▶ _TASK STATEMENT_:
This task calls for copying each line below that contains "also".

◆ ◆ ◆ ◆

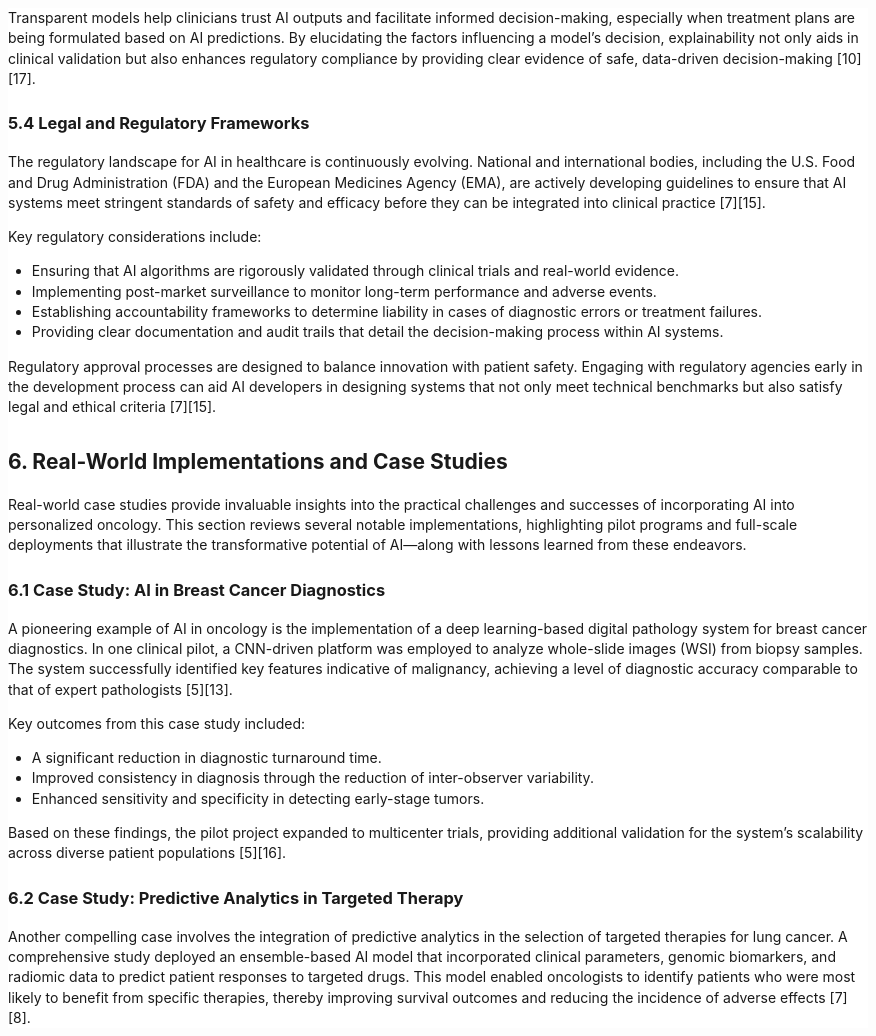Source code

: Transparent models help clinicians trust AI outputs and facilitate informed decision-making, especially when treatment plans are being formulated based on AI predictions. By elucidating the factors influencing a model’s decision, explainability not only aids in clinical validation but also enhances regulatory compliance by providing clear evidence of safe, data-driven decision-making [10][17].

### 5.4 Legal and Regulatory Frameworks

The regulatory landscape for AI in healthcare is continuously evolving. National and international bodies, including the U.S. Food and Drug Administration (FDA) and the European Medicines Agency (EMA), are actively developing guidelines to ensure that AI systems meet stringent standards of safety and efficacy before they can be integrated into clinical practice [7][15]. 

Key regulatory considerations include:
- Ensuring that AI algorithms are rigorously validated through clinical trials and real-world evidence.
- Implementing post-market surveillance to monitor long-term performance and adverse events.
- Establishing accountability frameworks to determine liability in cases of diagnostic errors or treatment failures.
- Providing clear documentation and audit trails that detail the decision-making process within AI systems.

Regulatory approval processes are designed to balance innovation with patient safety. Engaging with regulatory agencies early in the development process can aid AI developers in designing systems that not only meet technical benchmarks but also satisfy legal and ethical criteria [7][15].

## 6. Real-World Implementations and Case Studies

Real-world case studies provide invaluable insights into the practical challenges and successes of incorporating AI into personalized oncology. This section reviews several notable implementations, highlighting pilot programs and full-scale deployments that illustrate the transformative potential of AI—along with lessons learned from these endeavors.

### 6.1 Case Study: AI in Breast Cancer Diagnostics

A pioneering example of AI in oncology is the implementation of a deep learning-based digital pathology system for breast cancer diagnostics. In one clinical pilot, a CNN-driven platform was employed to analyze whole-slide images (WSI) from biopsy samples. The system successfully identified key features indicative of malignancy, achieving a level of diagnostic accuracy comparable to that of expert pathologists [5][13].

Key outcomes from this case study included:
- A significant reduction in diagnostic turnaround time.
- Improved consistency in diagnosis through the reduction of inter-observer variability.
- Enhanced sensitivity and specificity in detecting early-stage tumors.

Based on these findings, the pilot project expanded to multicenter trials, providing additional validation for the system’s scalability across diverse patient populations [5][16].

### 6.2 Case Study: Predictive Analytics in Targeted Therapy

Another compelling case involves the integration of predictive analytics in the selection of targeted therapies for lung cancer. A comprehensive study deployed an ensemble-based AI model that incorporated clinical parameters, genomic biomarkers, and radiomic data to predict patient responses to targeted drugs. This model enabled oncologists to identify patients who were most likely to benefit from specific therapies, thereby improving survival outcomes and reducing the incidence of adverse effects [7][8].
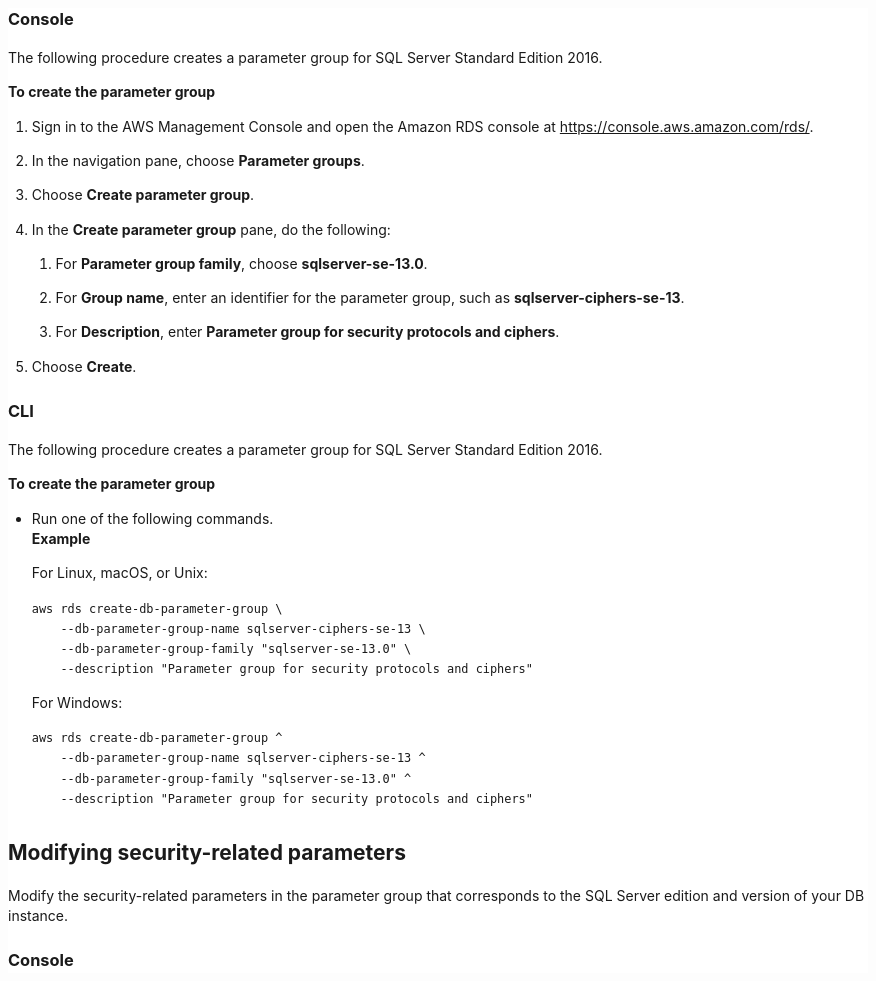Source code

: ### Console<a name="CreateParamGroup.Ciphers.Console"></a>

The following procedure creates a parameter group for SQL Server Standard Edition 2016\.

**To create the parameter group**

1. Sign in to the AWS Management Console and open the Amazon RDS console at [https://console\.aws\.amazon\.com/rds/](https://console.aws.amazon.com/rds/)\.

1. In the navigation pane, choose **Parameter groups**\.

1. Choose **Create parameter group**\.

1. In the **Create parameter group** pane, do the following:

   1. For **Parameter group family**, choose **sqlserver\-se\-13\.0**\.

   1. For **Group name**, enter an identifier for the parameter group, such as **sqlserver\-ciphers\-se\-13**\.

   1. For **Description**, enter **Parameter group for security protocols and ciphers**\.

1. Choose **Create**\.

### CLI<a name="CreateParamGroup.Ciphers.CLI"></a>

The following procedure creates a parameter group for SQL Server Standard Edition 2016\.

**To create the parameter group**
+ Run one of the following commands\.  
**Example**  

  For Linux, macOS, or Unix:

  ```
  aws rds create-db-parameter-group \
      --db-parameter-group-name sqlserver-ciphers-se-13 \
      --db-parameter-group-family "sqlserver-se-13.0" \
      --description "Parameter group for security protocols and ciphers"
  ```

  For Windows:

  ```
  aws rds create-db-parameter-group ^
      --db-parameter-group-name sqlserver-ciphers-se-13 ^
      --db-parameter-group-family "sqlserver-se-13.0" ^
      --description "Parameter group for security protocols and ciphers"
  ```

## Modifying security\-related parameters<a name="ModifyParams.Ciphers"></a>

Modify the security\-related parameters in the parameter group that corresponds to the SQL Server edition and version of your DB instance\.

### Console<a name="ModifyParams.Ciphers.Console"></a>
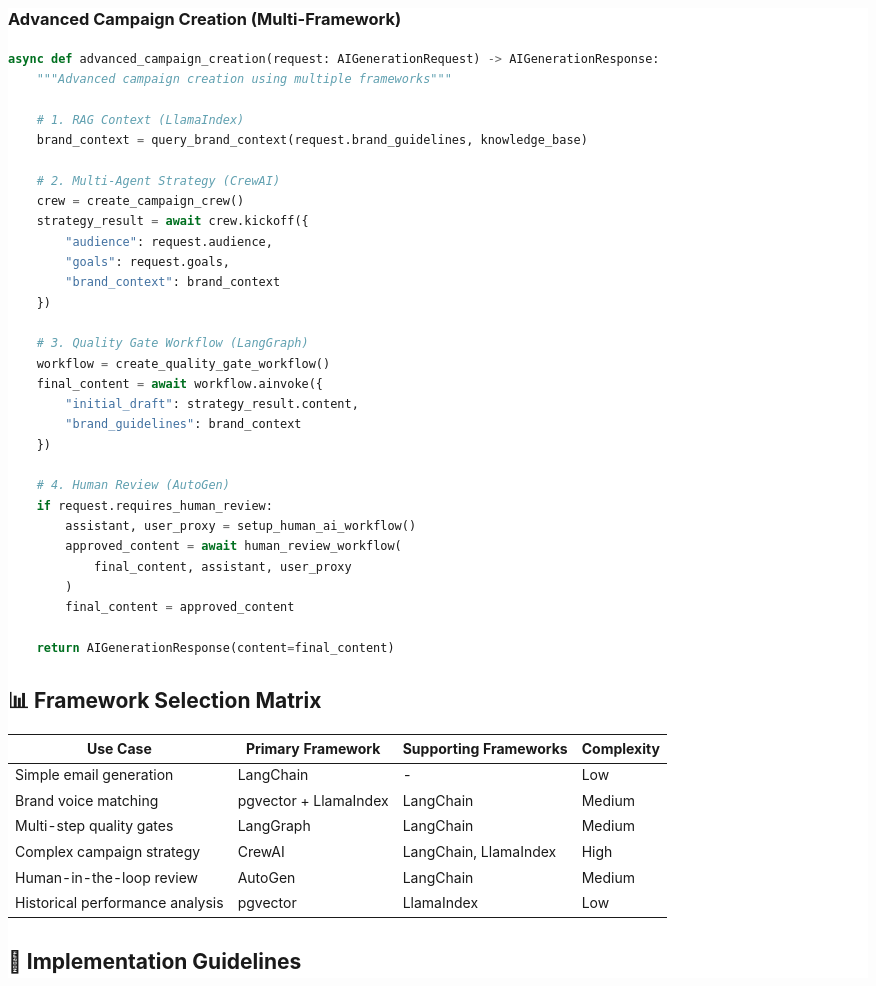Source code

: ### **Advanced Campaign Creation** (Multi-Framework)
```python
async def advanced_campaign_creation(request: AIGenerationRequest) -> AIGenerationResponse:
    """Advanced campaign creation using multiple frameworks"""
    
    # 1. RAG Context (LlamaIndex)
    brand_context = query_brand_context(request.brand_guidelines, knowledge_base)
    
    # 2. Multi-Agent Strategy (CrewAI)
    crew = create_campaign_crew()
    strategy_result = await crew.kickoff({
        "audience": request.audience,
        "goals": request.goals,
        "brand_context": brand_context
    })
    
    # 3. Quality Gate Workflow (LangGraph)
    workflow = create_quality_gate_workflow()
    final_content = await workflow.ainvoke({
        "initial_draft": strategy_result.content,
        "brand_guidelines": brand_context
    })
    
    # 4. Human Review (AutoGen)
    if request.requires_human_review:
        assistant, user_proxy = setup_human_ai_workflow()
        approved_content = await human_review_workflow(
            final_content, assistant, user_proxy
        )
        final_content = approved_content
    
    return AIGenerationResponse(content=final_content)
```

## 📊 **Framework Selection Matrix**

| Use Case | Primary Framework | Supporting Frameworks | Complexity |
|----------|------------------|---------------------|------------|
| Simple email generation | LangChain | - | Low |
| Brand voice matching | pgvector + LlamaIndex | LangChain | Medium |
| Multi-step quality gates | LangGraph | LangChain | Medium |
| Complex campaign strategy | CrewAI | LangChain, LlamaIndex | High |
| Human-in-the-loop review | AutoGen | LangChain | Medium |
| Historical performance analysis | pgvector | LlamaIndex | Low |

## 🎯 **Implementation Guidelines**
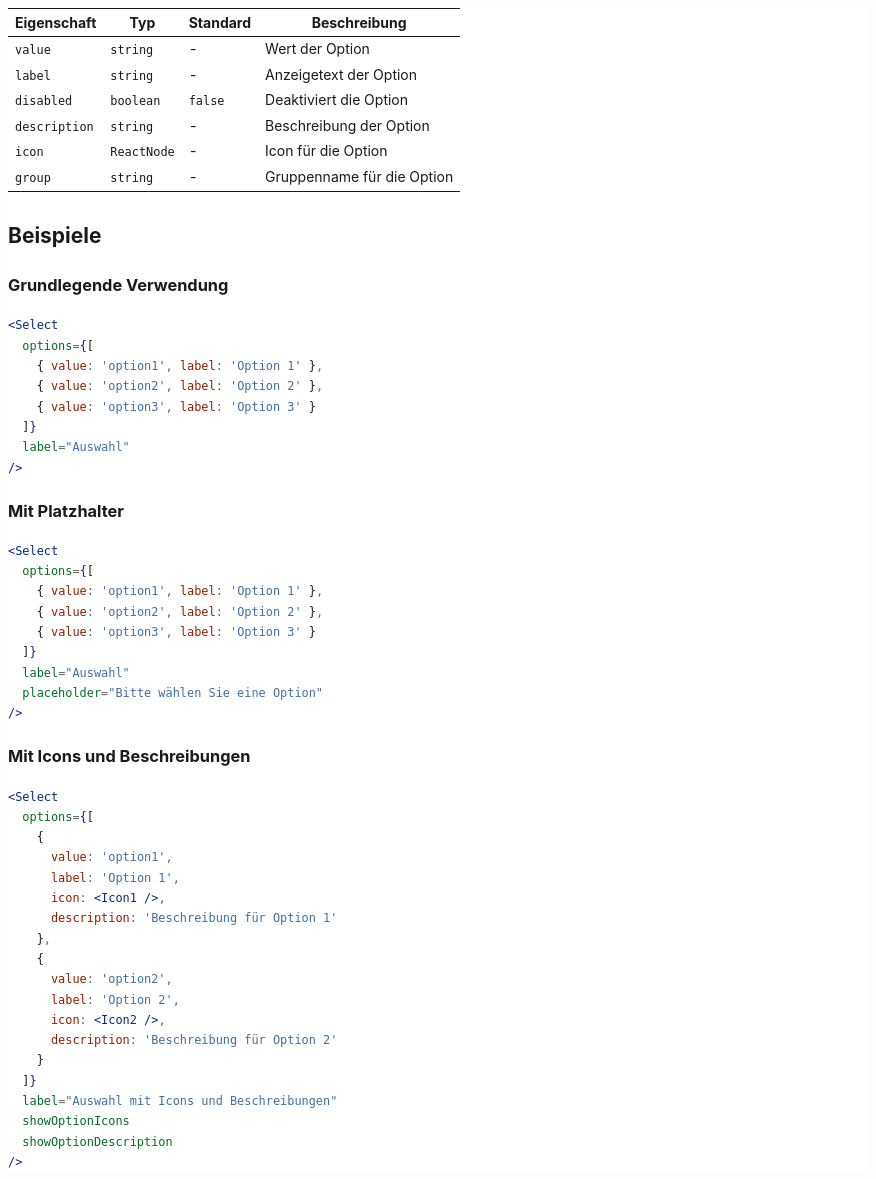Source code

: | Eigenschaft | Typ | Standard | Beschreibung |
|-------------|-----|----------|--------------|
| `value` | `string` | - | Wert der Option |
| `label` | `string` | - | Anzeigetext der Option |
| `disabled` | `boolean` | `false` | Deaktiviert die Option |
| `description` | `string` | - | Beschreibung der Option |
| `icon` | `ReactNode` | - | Icon für die Option |
| `group` | `string` | - | Gruppenname für die Option |

## Beispiele

### Grundlegende Verwendung

```jsx
<Select 
  options={[
    { value: 'option1', label: 'Option 1' },
    { value: 'option2', label: 'Option 2' },
    { value: 'option3', label: 'Option 3' }
  ]} 
  label="Auswahl" 
/>
```

### Mit Platzhalter

```jsx
<Select 
  options={[
    { value: 'option1', label: 'Option 1' },
    { value: 'option2', label: 'Option 2' },
    { value: 'option3', label: 'Option 3' }
  ]} 
  label="Auswahl" 
  placeholder="Bitte wählen Sie eine Option"
/>
```

### Mit Icons und Beschreibungen

```jsx
<Select 
  options={[
    { 
      value: 'option1', 
      label: 'Option 1', 
      icon: <Icon1 />, 
      description: 'Beschreibung für Option 1' 
    },
    { 
      value: 'option2', 
      label: 'Option 2', 
      icon: <Icon2 />, 
      description: 'Beschreibung für Option 2' 
    }
  ]} 
  label="Auswahl mit Icons und Beschreibungen" 
  showOptionIcons
  showOptionDescription
/>
```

◆ ◆ ◆ ◆

▶ _WRITTEN REPLY_:
: Transparent models help clinicians trust AI outputs and facilitate informed decision-making, especially when treatment plans are being formulated based on AI predictions. By elucidating the factors influencing a model’s decision, explainability not only aids in clinical validation but also enhances regulatory compliance by providing clear evidence of safe, data-driven decision-making [10][17].
Regulatory approval processes are designed to balance innovation with patient safety. Engaging with regulatory agencies early in the development process can aid AI developers in designing systems that not only meet technical benchmarks but also satisfy legal and ethical criteria [7][15].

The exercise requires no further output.